__Problem 1__
Answer these questions about the edge relay deployment page.
(a) At what address does the Relay Coordinator run on myzaru.com?
(b) For a single-node OSS controller in a small org, which controller port do edge daemons connect to directly?
(c) Where does the canonical Relay pod manifest live?

Aegis Orchestrator
Deployment

Edge Relay Deployment

Deploy the Relay Coordinator service for self-hosted AEGIS — pod manifest, ingress, h2c reverse-proxy configuration, certificates, and bootstrap.

Edge Relay Deployment

The Relay Coordinator is the SaaS-facing process that brokers connections between edge daemons and the rest of AEGIS. On myzaru.com it runs at relay.myzaru.com. Self-hosted operators can deploy their own Relay Coordinator when they want a multi-tenant relay separate from their cluster controller — for instance, when running multiple isolated tenant fleets behind a single ingress.

This page covers:

  1. Whether you need a Relay at all.
  2. The pod manifest and configuration.
  3. Ingress (Caddy h2c reverse-proxy).
  4. DNS and certificates.
  5. Bootstrap (Keycloak client, OpenBao secrets).
  6. Smoke testing.

Do you need a Relay Coordinator?

Deployment shapeNeed a Relay?
Single-node OSS controller, small orgNo. Edge daemons connect directly to your controller's port 50056.
Multi-node OSS cluster, single tenantNo. Same as above — controller co-hosts edge enrollment.
Self-hosted multi-tenant SaaS-style deploymentYes. A dedicated Relay slices fleet routing per tenant cleanly.
myzaru.com SaaSYes (already deployed).

If you don't deploy a Relay, the controller's existing NodeClusterService accepts edge enrollments and stream connections alongside its existing worker membership traffic. The Relay is a deployment of the same code, not a different code path. You opt into it when you need horizontal scaling or stricter tenant isolation than co-locating with the controller provides.


Pod manifest

The Relay runs as a separate pod under your platform-deployment Podman setup. The canonical manifest lives at podman/pods/relay-coordinator/pod-relay-coordinator.yaml.

apiVersion: v1
kind: Pod
metadata:
  name: relay-coordinator
  labels:
    app: aegis
    role: relay-coordinator
spec:
  containers:
    - name: relay-coordinator
      image: ghcr.io/100monkeys/aegis-orchestrator:latest
      args:
        - "run"
        - "--config"
        - "/etc/aegis/aegis-config.yaml"

(Stored data entries)
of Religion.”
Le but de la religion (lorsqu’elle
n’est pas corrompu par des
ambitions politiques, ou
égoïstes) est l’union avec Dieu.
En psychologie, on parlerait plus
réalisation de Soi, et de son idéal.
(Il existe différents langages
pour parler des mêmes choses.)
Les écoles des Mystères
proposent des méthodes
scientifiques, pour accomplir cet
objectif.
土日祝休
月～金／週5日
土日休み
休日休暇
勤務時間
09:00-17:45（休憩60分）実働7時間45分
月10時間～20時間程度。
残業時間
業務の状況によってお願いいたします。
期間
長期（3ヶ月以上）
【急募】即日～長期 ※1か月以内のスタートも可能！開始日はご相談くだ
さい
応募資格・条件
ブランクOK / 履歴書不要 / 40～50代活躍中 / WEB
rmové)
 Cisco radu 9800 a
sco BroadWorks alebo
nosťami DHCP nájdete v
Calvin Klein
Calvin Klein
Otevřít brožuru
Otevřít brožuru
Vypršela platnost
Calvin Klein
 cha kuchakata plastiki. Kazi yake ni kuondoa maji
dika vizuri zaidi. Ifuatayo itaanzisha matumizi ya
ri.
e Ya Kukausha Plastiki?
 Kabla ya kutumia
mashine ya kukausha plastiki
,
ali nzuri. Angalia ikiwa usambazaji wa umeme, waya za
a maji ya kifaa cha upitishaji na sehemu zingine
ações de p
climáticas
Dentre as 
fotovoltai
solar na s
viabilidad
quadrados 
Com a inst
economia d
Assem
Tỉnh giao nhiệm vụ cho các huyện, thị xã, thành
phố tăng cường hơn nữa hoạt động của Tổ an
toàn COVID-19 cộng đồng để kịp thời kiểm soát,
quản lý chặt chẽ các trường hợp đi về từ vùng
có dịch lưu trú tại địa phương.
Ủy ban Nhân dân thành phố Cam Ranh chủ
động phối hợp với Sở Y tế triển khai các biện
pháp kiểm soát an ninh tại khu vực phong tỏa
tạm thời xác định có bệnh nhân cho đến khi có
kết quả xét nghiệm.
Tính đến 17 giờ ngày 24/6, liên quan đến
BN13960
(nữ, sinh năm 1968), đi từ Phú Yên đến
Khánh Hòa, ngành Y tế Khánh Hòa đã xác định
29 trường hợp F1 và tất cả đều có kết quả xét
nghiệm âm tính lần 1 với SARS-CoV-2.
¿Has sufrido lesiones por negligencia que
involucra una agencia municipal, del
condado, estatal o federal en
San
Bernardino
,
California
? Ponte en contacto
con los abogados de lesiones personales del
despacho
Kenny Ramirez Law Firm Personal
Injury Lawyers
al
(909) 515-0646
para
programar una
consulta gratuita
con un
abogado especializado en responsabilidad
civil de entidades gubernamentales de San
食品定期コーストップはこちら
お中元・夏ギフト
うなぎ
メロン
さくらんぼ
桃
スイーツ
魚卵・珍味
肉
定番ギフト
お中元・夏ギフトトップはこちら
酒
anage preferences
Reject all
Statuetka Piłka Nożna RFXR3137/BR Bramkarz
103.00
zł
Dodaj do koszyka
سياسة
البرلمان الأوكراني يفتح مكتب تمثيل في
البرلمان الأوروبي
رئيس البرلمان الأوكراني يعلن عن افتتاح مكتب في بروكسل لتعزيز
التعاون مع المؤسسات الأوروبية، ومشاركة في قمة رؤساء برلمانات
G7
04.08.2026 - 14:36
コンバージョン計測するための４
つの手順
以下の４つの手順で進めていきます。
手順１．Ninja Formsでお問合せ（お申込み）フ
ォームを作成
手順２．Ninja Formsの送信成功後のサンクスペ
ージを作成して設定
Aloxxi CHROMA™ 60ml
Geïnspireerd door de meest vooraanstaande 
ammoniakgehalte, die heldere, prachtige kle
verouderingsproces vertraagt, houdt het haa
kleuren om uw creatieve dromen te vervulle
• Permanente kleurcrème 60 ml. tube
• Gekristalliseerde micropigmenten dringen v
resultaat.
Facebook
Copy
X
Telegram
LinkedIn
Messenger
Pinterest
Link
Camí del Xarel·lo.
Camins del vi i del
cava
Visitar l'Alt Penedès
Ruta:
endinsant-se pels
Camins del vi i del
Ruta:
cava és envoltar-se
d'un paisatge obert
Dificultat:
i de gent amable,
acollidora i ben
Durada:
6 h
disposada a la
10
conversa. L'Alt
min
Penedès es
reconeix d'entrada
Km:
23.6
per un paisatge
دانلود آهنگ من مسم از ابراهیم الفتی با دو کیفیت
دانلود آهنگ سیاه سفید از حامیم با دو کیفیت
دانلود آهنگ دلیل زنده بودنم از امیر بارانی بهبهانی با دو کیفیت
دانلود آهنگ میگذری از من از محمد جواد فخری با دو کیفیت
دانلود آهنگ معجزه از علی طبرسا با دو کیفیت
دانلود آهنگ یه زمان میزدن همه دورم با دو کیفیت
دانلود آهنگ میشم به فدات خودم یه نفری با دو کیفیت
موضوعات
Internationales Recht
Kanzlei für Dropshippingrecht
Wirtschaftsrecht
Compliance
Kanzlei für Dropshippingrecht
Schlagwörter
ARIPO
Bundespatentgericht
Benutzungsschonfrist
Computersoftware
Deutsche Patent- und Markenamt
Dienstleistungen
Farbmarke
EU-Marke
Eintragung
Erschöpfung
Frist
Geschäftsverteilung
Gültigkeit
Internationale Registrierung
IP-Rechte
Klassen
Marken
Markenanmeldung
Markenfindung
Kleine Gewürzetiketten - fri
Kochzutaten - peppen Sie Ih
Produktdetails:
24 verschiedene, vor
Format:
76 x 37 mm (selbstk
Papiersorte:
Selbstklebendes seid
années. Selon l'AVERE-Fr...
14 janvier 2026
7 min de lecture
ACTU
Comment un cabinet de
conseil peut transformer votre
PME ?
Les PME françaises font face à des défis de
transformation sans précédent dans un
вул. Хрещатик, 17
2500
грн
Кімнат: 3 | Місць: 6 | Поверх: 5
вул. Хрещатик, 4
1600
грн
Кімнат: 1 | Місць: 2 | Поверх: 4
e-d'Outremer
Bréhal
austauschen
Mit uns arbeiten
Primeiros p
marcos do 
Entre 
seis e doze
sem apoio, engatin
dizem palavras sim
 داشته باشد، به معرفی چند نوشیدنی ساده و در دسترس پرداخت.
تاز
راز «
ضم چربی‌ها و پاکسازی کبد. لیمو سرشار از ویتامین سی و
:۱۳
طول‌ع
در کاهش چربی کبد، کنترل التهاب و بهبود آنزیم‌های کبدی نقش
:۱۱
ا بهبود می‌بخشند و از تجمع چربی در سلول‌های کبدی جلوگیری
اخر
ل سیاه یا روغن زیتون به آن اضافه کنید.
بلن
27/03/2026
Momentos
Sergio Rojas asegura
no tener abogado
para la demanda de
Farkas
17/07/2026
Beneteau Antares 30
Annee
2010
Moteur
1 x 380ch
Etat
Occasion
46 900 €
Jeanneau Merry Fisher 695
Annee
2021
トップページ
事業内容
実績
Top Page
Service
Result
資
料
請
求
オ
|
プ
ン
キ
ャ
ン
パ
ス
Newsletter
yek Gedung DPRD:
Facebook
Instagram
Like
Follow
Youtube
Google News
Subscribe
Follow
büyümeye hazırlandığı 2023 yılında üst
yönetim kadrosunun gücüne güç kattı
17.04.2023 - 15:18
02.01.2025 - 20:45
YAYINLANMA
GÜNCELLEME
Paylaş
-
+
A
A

__Problem 2__
Put the stretch of the stored data entries from their first line through the line containing "scientifiques, pour accomplir cet" into a JSON list of strings. Use one string per line and leave out blank lines.

__Your response 1__
(a) relay.myzaru.com
(b) Port 50056
(c) podman/pods/relay-coordinator/pod-relay-coordinator.yaml

__Your response 2__
[
  "of Religion.”",
  "Le but de la religion (lorsqu’elle",
  "n’est pas corrompu par des",
  "ambitions politiques, ou",
  "égoïstes) est l’union avec Dieu.",
  "En psychologie, on parlerait plus",
  "réalisation de Soi, et de son idéal.",
  "(Il existe différents langages",
  "pour parler des mêmes choses.)",
  "Les écoles des Mystères",
  "proposent des méthodes",
  "scientifiques, pour accomplir cet"
]